If there was a gold medal for playing whack-a-mole, the prochoice community would win, hands down. As soon as we defeat one anti-chioce bill, another one pops up. But the tide may (hopefully) be turning.
All too often, anti-choice wins dominate the news. But just three months in to 2014, there are three positive indicators of prochoice progress at the state level that deserve attention.
This week, Colorado Democrats voted down House Bill 1133, which would have banned abortion in almost all circumstances, including in cases of rape and incest. Proposed by Republican Rep. Steve Humphrey, HB1133 also sought to make it a Class 3 felony for a physician to perform an abortion, punishable by up to 12 years in prison. According to KDVR, the bill was widely defeated by a 9-2 vote, with two Republicans on the House Judiciary Committee voting against it.
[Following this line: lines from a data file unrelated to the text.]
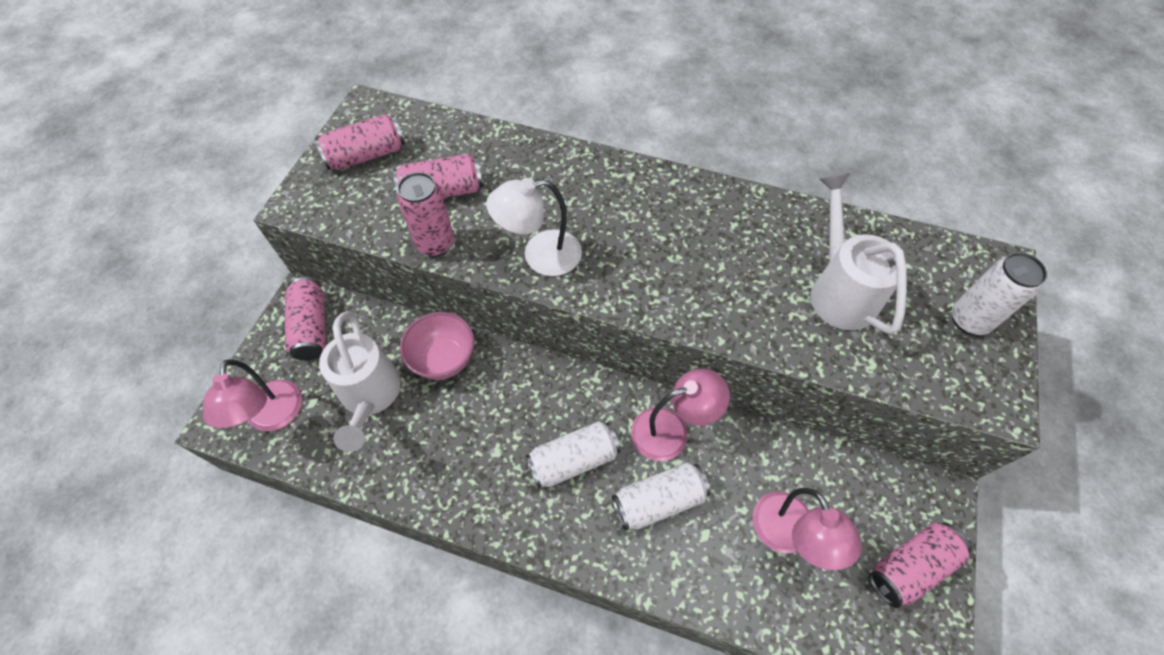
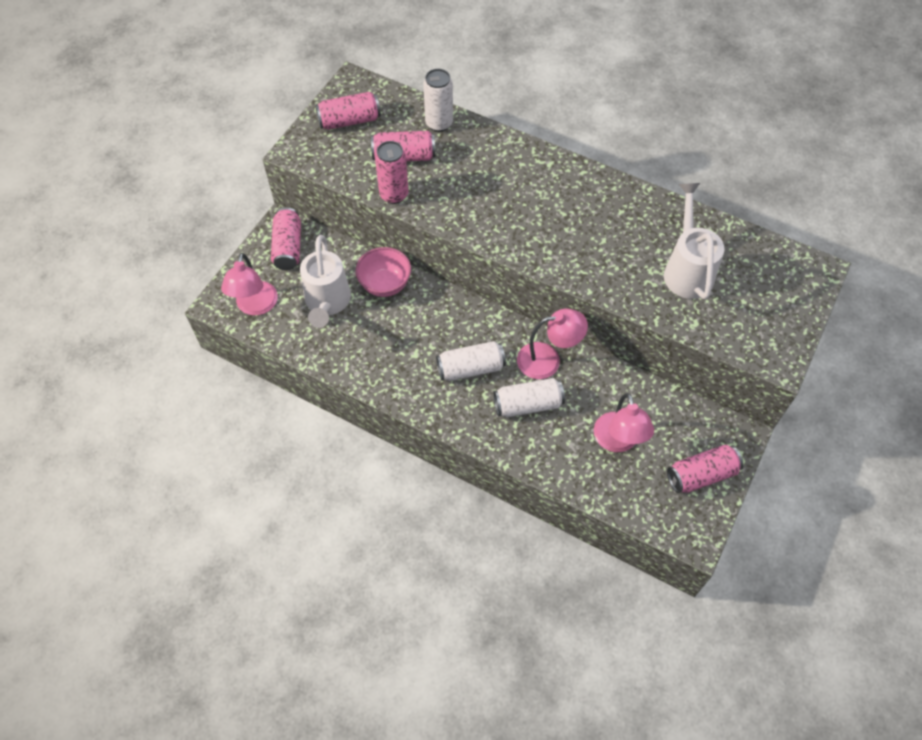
camera: 10 degrees right, 0 degrees up
(540, 256) = (469, 214): white lamp -> none
(969, 320) = (778, 304): white can -> white can (439, 123)

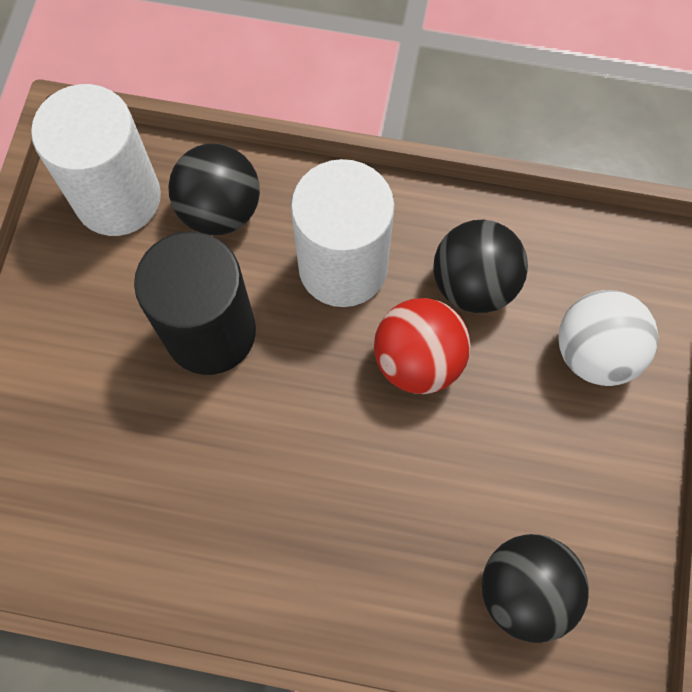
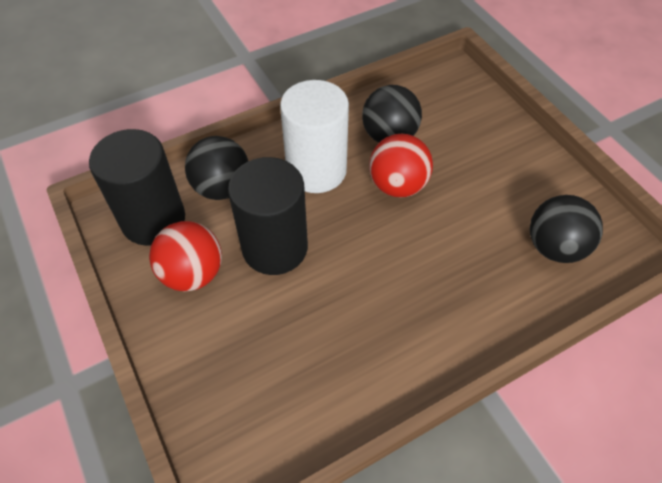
camera: 40 degrees left, 15 degrees down
(103, 297) = (192, 273): none -> red ball
(118, 198) = (153, 220): white cylinder -> black cylinder
(594, 352) = (473, 127): white ball -> none

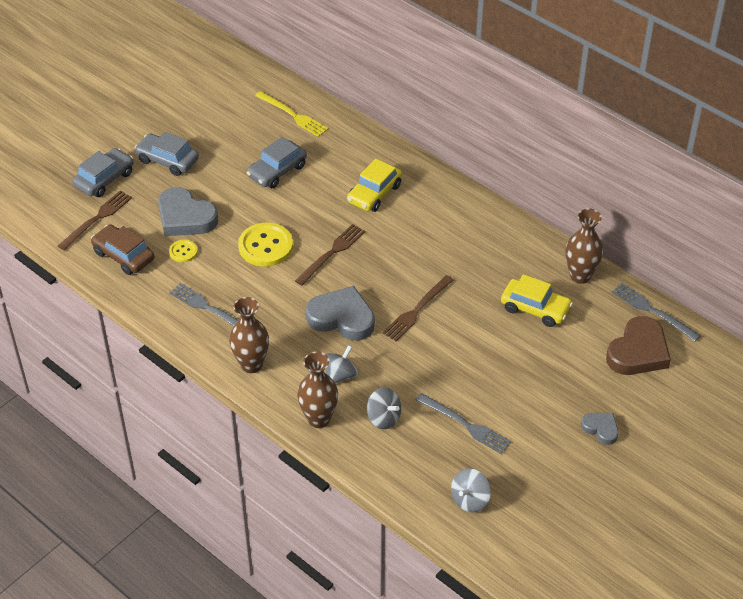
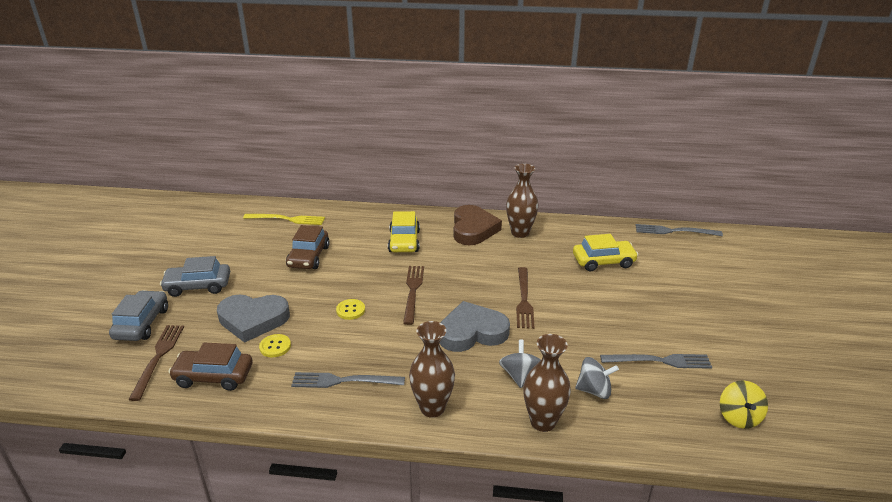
camera: 35 degrees left, 15 degrees down
(265, 246) = (350, 310): yellow button -> yellow button, size x0.52
(277, 171) = (308, 257): grey car -> brown car
(470, 500) = (739, 417): grey spinning top -> yellow spinning top
(580, 276) = (605, 231): brown vase -> brown vase (520, 233)
(601, 429) = (747, 314): grey heart -> none
(638, 352) = (700, 257): brown heart -> brown heart (473, 229)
The Granite State’s senate recently passed a bill establishing a 25-foot buffer zone around its abortion clinics, with four Republicans crossing the aisle to vote in favor of it. If signed into law, New Hampshire will be the third state in the country, joining Massachusetts and Colorado, to have a state-wide policy. Buffer zones, which aim to protect clinic patients, staff and escorts from protestor harassment and intimidation, are usually municipal in nature. For example, Englewood, New Jersey’s city council is currently considering one in response to an uptick in clinic protests. But make no mistake, buffer zones are not just small, local matters. Massachusetts’ law is currently the subject of a pending SCOTUS challenge with far-reaching implications, depending on how the Justices rule.
Just last month, the SCOTUS ruled that Arizona can not withhold Medicaid funding from Planned Parenthood because the organization provides abortion care. This ruling puts and end to the long battle centered on HB2800, which Arizona passed in 2012. As RH Reality Check explains, this bill “would have excluded physicians who provide safe, legal abortion from the Arizona Health Care Cost Containment System (AHCCCS), the state’s Medicaid system. In February 2013, a federal district court found that the law violated the federal Medicaid Act, which protects patients’ rights to make their own decisions about health-care providers and permanently blocked the law from taking effect. Last August, the Ninth Circuit Court of Appeals unanimously affirmed that decision.”
These prochoice wins highlight a perceptible shift in tolerance for anti-choice attempts to eliminate women’s access to abortion care. And, as demonstrated by the three cases above, the pushback isn’t exclusively orchestrated by Democrats or “liberal” states. GOPers — and even the Roberts’ Court — are championing the prochoice cause. Now, perhaps more than ever, the prochoice community is reclaiming its power as voters and legislators. Let’s leverage this progress to re-energize our efforts and keep up the momentum!